The idea is: I want to group by name, and aggregate all the columns. However, certain columns depend on a flag. In this case, sales
will be aggregated no matter what, but profit
should be included in the aggregation only if profit_flag
is True.
It should look like this if we use sum
:
name | sales | profit |
---|---|---|
Joe | 500 | 100 |
Judy | 300 | Nan |
Mark | 500 | 250 |
Is there anyway I can do this from one line using df.groupby('name').agg()
?
Right now I'm using:
grouped = pd.DataFrame()
grouped['sales'] = df.groupby('name').sales.sum()
grouped['profit'] = df[df.profit_flag].groupby('name').profit.sum()

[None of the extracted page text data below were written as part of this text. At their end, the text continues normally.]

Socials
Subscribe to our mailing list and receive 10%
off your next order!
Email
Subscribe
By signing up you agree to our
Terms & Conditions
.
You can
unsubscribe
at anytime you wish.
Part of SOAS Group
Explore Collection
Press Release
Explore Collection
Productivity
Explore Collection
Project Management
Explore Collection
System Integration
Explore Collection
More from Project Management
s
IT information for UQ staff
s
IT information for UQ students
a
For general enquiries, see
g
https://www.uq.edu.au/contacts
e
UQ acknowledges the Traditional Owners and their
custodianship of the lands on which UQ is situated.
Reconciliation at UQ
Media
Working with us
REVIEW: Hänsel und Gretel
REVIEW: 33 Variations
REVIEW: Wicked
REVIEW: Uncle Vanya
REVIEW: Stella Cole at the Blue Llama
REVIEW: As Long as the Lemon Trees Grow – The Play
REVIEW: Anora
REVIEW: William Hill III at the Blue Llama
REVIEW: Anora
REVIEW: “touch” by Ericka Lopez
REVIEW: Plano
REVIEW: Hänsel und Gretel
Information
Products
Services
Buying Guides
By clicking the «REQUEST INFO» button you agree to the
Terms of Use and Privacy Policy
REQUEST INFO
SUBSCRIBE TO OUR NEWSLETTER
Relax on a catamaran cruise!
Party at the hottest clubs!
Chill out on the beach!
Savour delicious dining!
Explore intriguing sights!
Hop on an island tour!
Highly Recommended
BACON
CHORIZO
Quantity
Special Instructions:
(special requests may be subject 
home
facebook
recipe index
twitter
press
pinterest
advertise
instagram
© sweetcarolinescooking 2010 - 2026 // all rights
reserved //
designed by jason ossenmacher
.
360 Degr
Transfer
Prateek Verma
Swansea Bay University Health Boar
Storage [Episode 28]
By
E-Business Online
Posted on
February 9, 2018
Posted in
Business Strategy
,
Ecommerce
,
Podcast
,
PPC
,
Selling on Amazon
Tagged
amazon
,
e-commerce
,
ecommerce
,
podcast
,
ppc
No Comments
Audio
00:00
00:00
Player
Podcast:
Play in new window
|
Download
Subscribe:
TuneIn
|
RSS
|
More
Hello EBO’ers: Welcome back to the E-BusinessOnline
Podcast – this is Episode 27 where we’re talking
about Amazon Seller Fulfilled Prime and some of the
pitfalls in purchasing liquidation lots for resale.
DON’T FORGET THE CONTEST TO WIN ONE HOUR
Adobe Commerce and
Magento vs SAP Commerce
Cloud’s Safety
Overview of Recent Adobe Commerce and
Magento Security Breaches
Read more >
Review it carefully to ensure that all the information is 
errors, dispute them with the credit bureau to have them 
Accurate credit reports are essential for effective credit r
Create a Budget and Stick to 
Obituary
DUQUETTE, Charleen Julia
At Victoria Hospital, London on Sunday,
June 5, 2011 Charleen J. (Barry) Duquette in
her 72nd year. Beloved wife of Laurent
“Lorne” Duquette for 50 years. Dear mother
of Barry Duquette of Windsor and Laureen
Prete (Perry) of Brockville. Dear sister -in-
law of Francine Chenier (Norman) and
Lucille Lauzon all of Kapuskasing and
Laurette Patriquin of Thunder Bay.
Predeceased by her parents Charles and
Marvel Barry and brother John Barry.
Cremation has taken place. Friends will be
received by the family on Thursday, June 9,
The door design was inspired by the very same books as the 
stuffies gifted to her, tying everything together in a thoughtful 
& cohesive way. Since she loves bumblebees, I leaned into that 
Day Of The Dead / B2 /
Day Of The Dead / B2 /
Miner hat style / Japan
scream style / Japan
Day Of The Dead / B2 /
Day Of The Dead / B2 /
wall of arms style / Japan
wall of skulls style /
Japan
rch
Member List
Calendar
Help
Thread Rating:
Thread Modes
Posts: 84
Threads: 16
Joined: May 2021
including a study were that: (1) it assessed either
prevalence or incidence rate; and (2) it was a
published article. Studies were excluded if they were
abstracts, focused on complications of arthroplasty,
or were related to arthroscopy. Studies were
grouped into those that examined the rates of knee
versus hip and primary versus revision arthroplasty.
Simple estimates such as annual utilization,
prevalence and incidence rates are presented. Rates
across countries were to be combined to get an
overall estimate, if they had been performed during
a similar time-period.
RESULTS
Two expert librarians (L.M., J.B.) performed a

I'm getting the correct result, but since the actual data frame has many more columns, I wanted to know if I could somehow write something like this to avoid the clutter:
grouped = df.groupby('name').agg({
'sales': 'sum',
'profit' 'sum' #if profit_flag })
Is this even possible or should I just group 'flag dependent columns' in separate statemetns?
CodePudding user response:
You can mask the values prior to aggregation:
(df.assign(profit=lambda d: d['profit'].where(d['profit_flag']))
.groupby('name', as_index=False)[['sales', 'profit']].sum(min_count=1)
)
Output:
name sales profit
0 Joe 500 100.0
1 Judy 300 NaN
2 Mark 500 250.0